Parti Québécois Leader Paul St-Pierre Plamondon announced that his party agreed to three requests made by the Conservative Party of Quebec: access to the National Assembly for press briefings, access to an office and access to closed-door sessions such as the government’s budget. The party agreed to this because the Conservative Party, despite taking 12.91 per cent of the vote, has no elected members in the current legislature.
“Given that the current voting system has caused an unprecedented distortion in the composition of the National Assembly, we must do everything in our power to restore some democratic balance,” said Plamondon, “I think that if a party gets 13 per cent of the vote, it deserves to have at least a platform to be heard in the National Assembly.” In a press release, the PQ leader added “If voices are not heard in Parliament, where things are decided, they are often heard in the street.”
These voices will be on display today in a demonstration scheduled by Mobilisation Citoyenne pour une Réforme du Scrutin (MCRS), in conjunction with several other activists and election reformist groups.

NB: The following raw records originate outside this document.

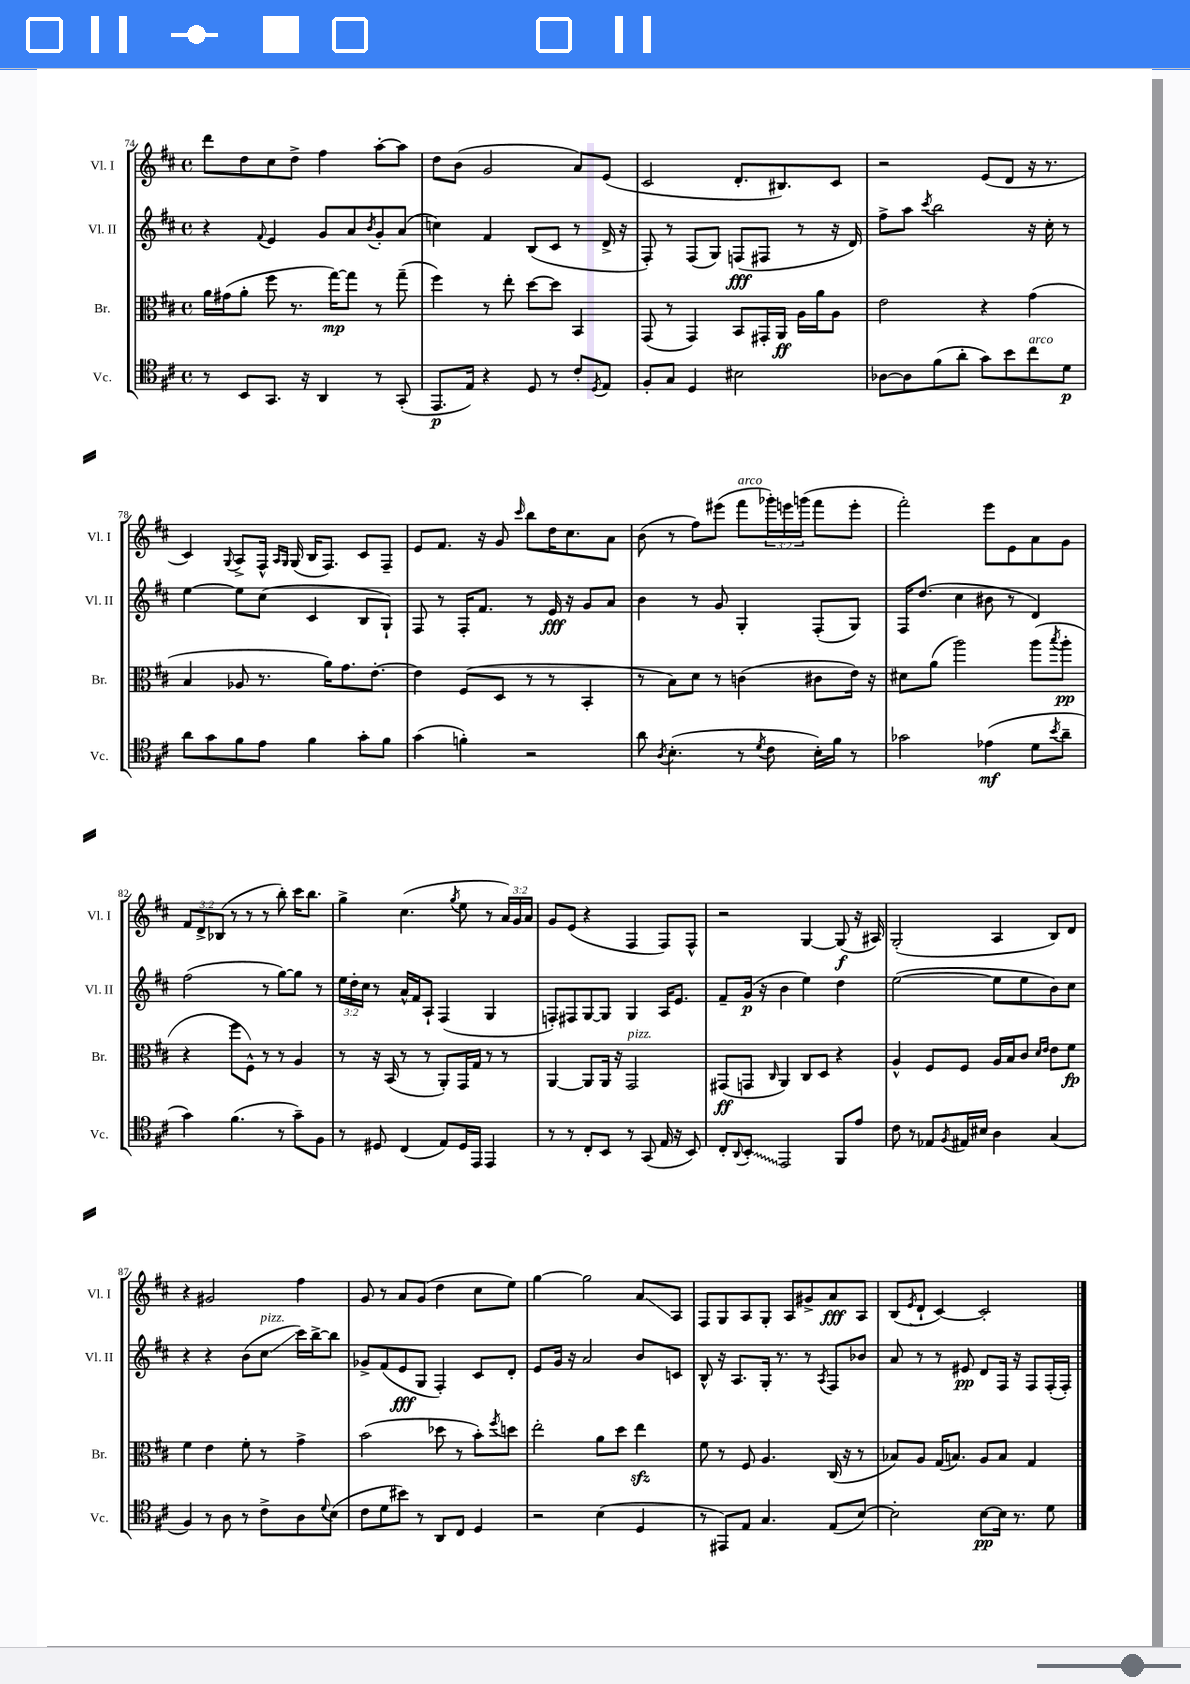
<<
\new StaffGroup <<
\new Staff = "s0" \with { instrumentName = "Vl. I" shortInstrumentName = "Vl. I" } {
    \clef treble \key d \major \defaultTimeSignature \time 4/4 \override Staff.TupletNumber.text = #tuplet-number::calc-fraction-text
    d'''8 d''8 cis''8 d''8-> fis''4 a''8~-. a''8 |
    d''8 b'8( g'2 a'8) e'8( |
    cis'2 d'8.-. bis8.) cis'8 |
    r2 e'8( d'8 r16 r8. |
    cis'4) \appoggiatura { g8 } a8-> fis16-^ \grace { a16 g16 } g16( b16 fis8.) cis'8 fis8-- |
    e'8 fis'8. r16 g'8 \grace { cis'''16 } b''8 d''16 cis''8. a'8 |
    b'8( r8 fis''8) eis'''8( fis'''8^\markup { \italic "arco" } \tuplet 3/2 { ges'''16-.) e'''16 g'''16( } fis'''8 e'''8-. |
    fis'''2-.) e'''8 e'8 a'8 g'8 |
    \tuplet 3/2 { fis'8 d'8-> bes8( } r8 r8 r8 b''8-.) cis'''16 b''8. |
    g''4-> cis''4.( \acciaccatura { g''8 } e''8 r8 \tuplet 3/2 { a'16) g'16 a'16 } |
    g'8 e'8( r4 fis4 fis8) fis8-^ |
    r2 g4~ g8\f( r16 ais16) |
    g2-.( a4 b8) d'8 |
    r4 gis'2 fis''4 |
    g'8 r8 a'8 g'8( d''4 cis''8 e''8) |
    g''4~ g''2 a'8\glissando a8 |
    fis8 g8 a8 g8-. a8 gis'8-> a'8\fff a8 |
    b8( \acciaccatura { e'8 } d'8-! cis'4~) cis'2-. \bar "|." |
}
\new Staff = "s1" \with { instrumentName = "Vl. II" shortInstrumentName = "Vl. II" } {
    \clef treble \key d \major \defaultTimeSignature \time 4/4 \override Staff.TupletNumber.text = #tuplet-number::calc-fraction-text
    r4 \appoggiatura { fis'8 } e'4 g'8 a'8 \acciaccatura { b'8 } g'8-. a'8( |
    c''4) fis'4 b8( cis'8 r8 d'16-> r16 |
    fis8-.) r8 fis8( g8) f8\fff( fis8 r8 r16 d'16) |
    fis''8-> a''8 \acciaccatura { cis'''8 } b''2 r16 cis''16-. r8 |
    e''4~ e''8 cis''8( cis'4 b8 g8-!) |
    fis8 r8 fis16-. fis'8. r8 e'16\fff r16 g'8 a'8 |
    b'4 r8 g'8 g4-. fis8-.( g8) |
    fis16 d''8.( cis''4 bis'8 r8 d'4) |
    fis''2( r8 g''8~) g''8 r8 |
    \tuplet 3/2 { e''16 d''16-. cis''16 } r8 a'16-^ fis'16 a8-! fis4( g4 |
    f8-.) fis8 g8~ g8 g4 a16 e'8. |
    fis'8-- g'16\p( r16 b'4 e''4) d''4 |
    e''2~( e''8 e''8 b'8) cis''8 |
    r4 r4 b'8( cis''8\glissando^\markup { \italic "pizz." } cis'''16) b''16~-> b''8 |
    ges'8-> fis'8( e'8\fff g8 fis4-.) cis'8 d'8-. |
    e'8 g'16 r16 a'2 b'8 c'8 |
    b8-^ r16 a8. g16-. r8. r8 \acciaccatura { a8 } fis8 bes'8 |
    a'8 r8 r8 eis'8\pp d'8 fis16 r16 fis8 fis16-.( fis16-.) \bar "|." |
}
\new Staff = "s2" \with { instrumentName = "Br." shortInstrumentName = "Br." } {
    \clef alto \key d \major \defaultTimeSignature \time 4/4
    a'16 gis'16( a'8-. fis''8 r8. g''16~\mp) g''8 r8 g''8--( |
    fis''4) r8 e''8-. d''8~ d''8 b,4 |
    g,8( r8 g,4) b,8 gis,16-. a,16\ff a16 a'16 a8 |
    e'2 r4 g'4( |
    b4 aes8 r8. a'16) g'8. e'8.~-. |
    e'4 fis8( d8 r8 r8 b,4-. |
    r8 b8) d'8 r8 c'4( cis'8 e'16) r16 |
    dis'8 a'8( a''2) a''8( \acciaccatura { b''8 } a''8-.\pp |
    r4 fis''8 fis8-^) r8 r8 a4 |
    r8 r16 b,16( r8 r8 a,8-.) g,16 g16 r8 r8 |
    a,4~ a,8 a,16 r16 g,2^\markup { \italic "pizz." } |
    gis,8\ff( g,8 \grace { cis16 } a,4) cis8 d8 r4 |
    a4-^ fis8 fis8 a16 b16 cis'8 \grace { d'16 e'16 } e'8 fis'8\fp |
    fis'4 e'4 fis'8-. r8 g'4-> |
    b'2( des''8 r8 b'8-.) \acciaccatura { fis''8 } d''8 |
    e''2-. a'8 d''8 e''4\sfz |
    fis'8 r8 fis8 a4. cis16( r16 r8 |
    bes8) a8 g16( b8.) a8 b8 g4 \bar "|." |
}
\new Staff = "s3" \with { instrumentName = "Vc." shortInstrumentName = "Vc." } {
    \clef tenor \key d \major \defaultTimeSignature \time 4/4
    r8 b,8 g,8. r16 a,4 r8 g,8-.( |
    e,8.\p e16) r4 d8 r8 cis'8-. \acciaccatura { d8 } e8 |
    fis8-. g8 d4 bis2 |
    aes8~ aes8 fis'8( a'8-. g'8) b'8 cis''8^\markup { \italic "arco" } d'8\p |
    a'8 g'8 fis'8 e'8 fis'4 g'8-. fis'8 |
    g'4( f'4-.) r2 |
    a'8 \acciaccatura { a8 } b4.-.( r8 \acciaccatura { d'8 } cis'8 b16-.) fis'16 r8 |
    ges'2 ees'4\mf( d'8 \acciaccatura { b'8 } a'8-- |
    g'4) fis'4.( r8 g'8--) fis8 |
    r8 dis8 cis4( e8) dis16 e,16 e,4 |
    r8 r8 cis8-. b,8 r8 g,8( e16 r16 b,8) |
    cis8-. \appoggiatura { a,8 } \once \override Glissando.style = #'zigzag b,8-.\glissando e,2 fis,8 e'8 |
    cis'8 r8 ees8 \acciaccatura { fis8 } eis16 bis16 a4 g4( |
    fis4) r8 a8 r8 cis'8-> a8 \appoggiatura { d'8 } b8( |
    cis'8 d'8 bis'8) r8 a,8 cis8 d4 |
    r2 b4( d4 |
    r8 eis,8) e8 g4. e8( b8~) |
    b2-. b8~\pp b16 r8. d'8 \bar "|." |
}
>>
>>
\layout { \context { \Score currentBarNumber = #74 } }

MCRS, whose goal is to mobilize the population in order to put in place a mixed-member proportional voting system with national compensation and regional distribution, will be protesting at noon in front of the National Assembly in Quebec City.
According to the PQ leader, the actions of the three dominating parties have actually increased the distortion of power. “None of the parties present at the negotiating table, whether the PLQ, the CAQ or QS…sought to reform the method of allocating resources,” said Plamondon, referring to the four party’s striking of a deal regarding speaking time, budgets, and more before the legislature convened.
Although first-past-the-post voting systems, where only the largest share of votes are needed for a party to win, are widely used, they commonly produce electoral results contrary to what the majority wants. In Quebec, despite the PQ (14.61 per cent) outperforming the Liberals (14.37 per cent), the PQ received the smallest share of the seats in this election (3) compared to the Liberals (21).